Mehrheit ist bereit, mehr zu zahlen
Unterhuber und sein Team widmeten sich auch dem Thema Lebensmittelpreise. Konkret fragten sie die Teilnehmerinnen und Teilnehmer, ob sie folgendem Satz zustimmen: Für Lebensmittel mit garantierter regionaler Herkunft bin ich bereit, mehr zu bezahlen. 25 Prozent stimmen dem Satz voll und ganz zu, weitere 43 Prozent stimmen ihm eher zu. Gerade mal zehn Prozent können mit der Aussage gar nichts anfangen. Überraschend: 68 Prozent der Befragten sind entweder voll und ganz oder eher der Meinung, dass das Angebot an regionalen Produkten im LEH zu klein sei und ausgebaut werden sollten. Laut der Studie fordern zudem 71 Prozent der Befragten, dass eine Herkunftskennzeichnung auch in Kantinen, Mensen und Gemeinschaftsküchen verpflichtend sein soll. Generell stimmen laut der Demox-Studie 61 Prozent der Bevölkerung der folgenden Aussage entweder ganz oder eher zu: Die Herkunftskennzeichnung von Lebensmitteln aus Österreich ist klar und übersichtlich beim Einkauf zu finden. 35 Prozent stimmen der Aussage entweder gar nicht oder eher nicht zu.

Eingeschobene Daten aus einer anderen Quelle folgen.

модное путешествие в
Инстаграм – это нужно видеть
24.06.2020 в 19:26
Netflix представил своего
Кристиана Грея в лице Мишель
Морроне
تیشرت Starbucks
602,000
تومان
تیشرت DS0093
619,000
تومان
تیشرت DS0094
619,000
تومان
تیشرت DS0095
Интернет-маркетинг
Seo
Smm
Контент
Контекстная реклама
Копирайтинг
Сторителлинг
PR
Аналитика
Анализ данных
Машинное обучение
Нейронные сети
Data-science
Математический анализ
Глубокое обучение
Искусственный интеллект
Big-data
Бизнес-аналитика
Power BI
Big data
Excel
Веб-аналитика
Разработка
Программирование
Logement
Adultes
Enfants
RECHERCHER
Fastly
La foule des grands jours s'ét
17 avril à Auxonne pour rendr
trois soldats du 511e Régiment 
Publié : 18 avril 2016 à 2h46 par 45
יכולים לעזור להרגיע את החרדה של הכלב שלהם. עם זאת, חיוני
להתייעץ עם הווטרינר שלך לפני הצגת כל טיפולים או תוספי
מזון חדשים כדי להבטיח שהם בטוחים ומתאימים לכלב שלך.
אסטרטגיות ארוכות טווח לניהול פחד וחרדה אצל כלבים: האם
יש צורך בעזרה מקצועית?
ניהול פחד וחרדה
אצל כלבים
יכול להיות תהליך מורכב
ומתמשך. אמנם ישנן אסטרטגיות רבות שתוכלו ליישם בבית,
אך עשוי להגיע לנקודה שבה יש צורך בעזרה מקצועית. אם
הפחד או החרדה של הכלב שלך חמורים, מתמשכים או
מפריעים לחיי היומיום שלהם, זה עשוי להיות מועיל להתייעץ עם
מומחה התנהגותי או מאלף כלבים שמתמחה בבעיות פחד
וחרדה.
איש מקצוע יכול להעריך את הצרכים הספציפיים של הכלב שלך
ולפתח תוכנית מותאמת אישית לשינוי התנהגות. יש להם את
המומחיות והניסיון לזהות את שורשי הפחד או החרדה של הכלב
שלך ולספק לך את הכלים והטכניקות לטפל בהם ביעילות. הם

Lückenschluss-Verordnung tritt in Kraft
Das Thema Herkunftskennzeichnung beschäftigt aber nicht nur die Meinungsforschung, sondern auch die Politik. Vergangenen Dezember hat Gesundheitsminister Wolfgang Mückstein eine sogenannte Lückenschluss-Verordnung für die geplante Lebensmittel-Herkunftskennzeichnung erlassen. Es handelt sich um eine Verpflichtung zur Weitergabe von Informationen über die Herkunft von Fleisch, Milch und Eiern entlang der Lieferkette von Lebensmittelproduzenten. Darüber hinaus ist das Ursprungsland den Lebensmittelaufsichtsorganen nachzuweisen. Die Verordnung gilt für inländische Schlacht- und Zerlegungs-, Molkerei- und Eibetriebe. Sie tritt nun fix am 1. Juli in Kraft. Mückstein bezeichnete den Schritt im Dezember als „ersten großen Schritt in Richtung Transparenz für die Konsumentinnen und Konsumenten bei der Herkunftskennzeichnung in Österreich“. Christian Lauer, Rückverfolgungs-Experte bei GS1 Austria, sieht die Sache differenziert: „Im Prinzip wurde hier eine Verordnung verabschiedet, die viele Bereiche betrifft, die heute schon gang und gäbe sind. Ich denke etwa an das Frischfleischangebot oder an das Eier-Sortiment im heimischen LEH. Von einem flächendeckenden, verpflichtenden Regionalitätsnachweis sind wir aber trotz Lückenschluss-Verordnung noch weit entfernt.“ Dennoch sei die Verordnung ein Schritt in die richtige Richtung, findet Lauer: „Sie kann eine Vorbildwirkung für andere Sortimentsbereiche haben. Vielleicht tut sich auch schon bald etwas bei Fisch, Obst und Gemüse.“ Interessant sei auch, wie sich die Umsetzung in der Gastronomie und in den Großküchen gestalten werde. „Bei der Umsetzung der Lückenschluss-Verordnung können Unternehmen auf unser Know-how zurückgreifen“, so Lauer. GS1 Austria unterstützt Unternehmen seit vielen Jahren dabei, rückverfolgbarkeitsbezogene Daten und Herkunftsangaben entlang der gesamten Wertschöpfungskette abzubilden und auszutauschen.